**About this exercise**
List every person named in the article about the Spartan Daily's first COVID-era issue, along with the staff position the article gives for each.

**Exercise text**

════

Chelsea Nguyen remembers exactly where she was on March 16, 2020, when San José State announced that in-person classes would be canceled because of COVID-19.
“We all read the email together at the same time, and we had a production that night, we had a paper to get out,” Nguyen said. “Certainly we had to get the news out in response to the school's email as fast as possible.”
Nguyen was the executive editor of the Spartan Daily for spring 2020, and she was sitting in the newsroom when SJSU sent out the campus-wide email informing staff and students of the imminent lockdown.
News editor Christian Trujano was in the newsroom as well, and he was in shock.
“I remember Mike getting up on the middle table and giving a speech about we can all go home or whatever, or we could stay and do our job,” he said, speaking about Spartan Daily Production Chief Mike Corpos.
The Spartan Daily staff had to make the choice to either give up for the night, and break a 90-year-long streak of never missing a scheduled publication date, or prevail and get the night’s paper in.
The team made the tough decision to continue on and publish that night’s paper but only through PDF, and suspended the Spartan Daily’s contract to print physical copies.
“And we're like, fuck it, let's just do it,” Trujano said. “Let's put out a nice paper just for the effort. And we'll go from there.”
Even though they weren’t supposed to, Trujano and Assistant News Editor Mauricio La Plante went to the library.
That’s when Santa Clara County sent a press release announcing a shelter-in-place order to all residents.
“We were both in shock,” Trujano said. “Obviously we had to get a story out, so I started writing a story on the press release.”
Trujano and La Plante then spent the evening walking around Downtown San José getting quotes to get the story out.
The two of them worked together on the story that would be the front page of the first COVID-era issue of the Spartan Daily.
“We weren't supposed to do that on campus, but we still came into the newsroom,” Trujano said. “We worked on the paper, did what we needed to do.”
Erica Lizarrago was copy editor for the Spartan Daily in 2020, and she said the hardest part of the lockdown was the frequent breakdowns of communication brought on by a fully online production.

════

**Excerpted data**
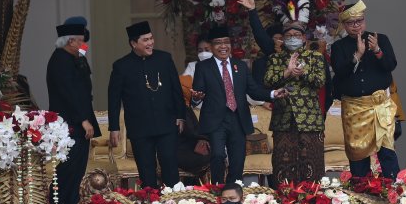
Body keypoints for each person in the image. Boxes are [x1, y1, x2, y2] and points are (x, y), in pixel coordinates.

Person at [191, 25, 288, 185]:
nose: (223, 46)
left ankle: (234, 190)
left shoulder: (240, 66)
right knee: (218, 155)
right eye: (218, 43)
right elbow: (197, 92)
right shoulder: (203, 67)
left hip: (238, 118)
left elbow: (254, 90)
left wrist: (273, 94)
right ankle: (217, 190)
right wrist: (196, 98)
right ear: (211, 46)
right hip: (216, 121)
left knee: (237, 159)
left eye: (226, 42)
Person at [108, 21, 185, 188]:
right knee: (146, 170)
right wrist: (114, 127)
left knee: (170, 166)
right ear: (133, 43)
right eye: (145, 40)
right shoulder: (121, 66)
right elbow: (114, 99)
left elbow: (176, 89)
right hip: (140, 127)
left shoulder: (164, 58)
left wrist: (180, 115)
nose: (150, 43)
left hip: (166, 123)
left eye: (151, 38)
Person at [330, 0, 399, 179]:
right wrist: (357, 56)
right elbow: (340, 72)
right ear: (345, 25)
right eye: (351, 23)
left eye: (359, 21)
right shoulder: (338, 47)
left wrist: (376, 49)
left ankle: (393, 192)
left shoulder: (380, 39)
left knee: (387, 152)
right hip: (355, 109)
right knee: (358, 156)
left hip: (380, 107)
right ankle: (361, 194)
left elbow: (390, 65)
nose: (356, 25)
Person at [46, 22, 100, 204]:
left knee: (78, 167)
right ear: (71, 41)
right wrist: (83, 120)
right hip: (70, 123)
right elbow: (69, 93)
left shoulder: (74, 58)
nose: (85, 44)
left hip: (79, 121)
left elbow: (84, 82)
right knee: (69, 166)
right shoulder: (60, 59)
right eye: (81, 40)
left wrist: (82, 54)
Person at [264, 21, 326, 184]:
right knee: (283, 162)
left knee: (312, 161)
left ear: (304, 38)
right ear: (283, 39)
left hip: (309, 118)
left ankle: (313, 201)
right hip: (283, 117)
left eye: (297, 35)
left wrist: (303, 73)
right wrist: (286, 73)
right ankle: (285, 201)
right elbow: (268, 82)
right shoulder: (275, 58)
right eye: (289, 36)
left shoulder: (315, 57)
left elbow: (320, 81)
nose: (293, 39)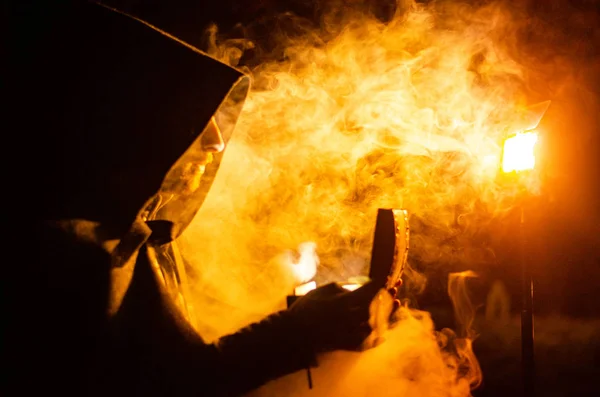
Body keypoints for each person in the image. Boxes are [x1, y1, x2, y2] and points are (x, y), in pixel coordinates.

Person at [6, 1, 383, 396]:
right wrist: (301, 330)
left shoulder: (141, 236)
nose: (217, 142)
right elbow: (168, 386)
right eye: (191, 119)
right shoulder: (68, 249)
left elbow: (184, 359)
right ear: (135, 123)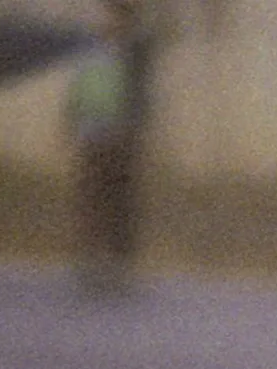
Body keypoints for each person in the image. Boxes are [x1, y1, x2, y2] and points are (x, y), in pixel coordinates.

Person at [64, 1, 154, 298]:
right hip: (91, 133)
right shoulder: (89, 49)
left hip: (121, 135)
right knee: (90, 196)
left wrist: (132, 129)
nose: (106, 21)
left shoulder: (136, 51)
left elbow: (141, 93)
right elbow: (79, 86)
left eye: (113, 16)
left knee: (120, 199)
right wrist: (71, 122)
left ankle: (118, 260)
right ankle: (91, 257)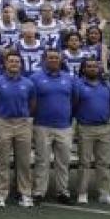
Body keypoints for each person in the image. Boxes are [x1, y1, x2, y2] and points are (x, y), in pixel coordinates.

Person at [0, 52, 37, 208]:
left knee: (24, 161)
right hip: (3, 122)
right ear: (5, 64)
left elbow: (32, 102)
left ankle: (25, 194)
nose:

════

**Solution for this problem**
Chelsea Nguyen: executive editor of the Spartan Daily for spring 2020
Christian Trujano: news editor
Mike Corpos: Spartan Daily Production Chief
Mauricio La Plante: Assistant News Editor
Erica Lizarrago: copy editor for the Spartan Daily in 2020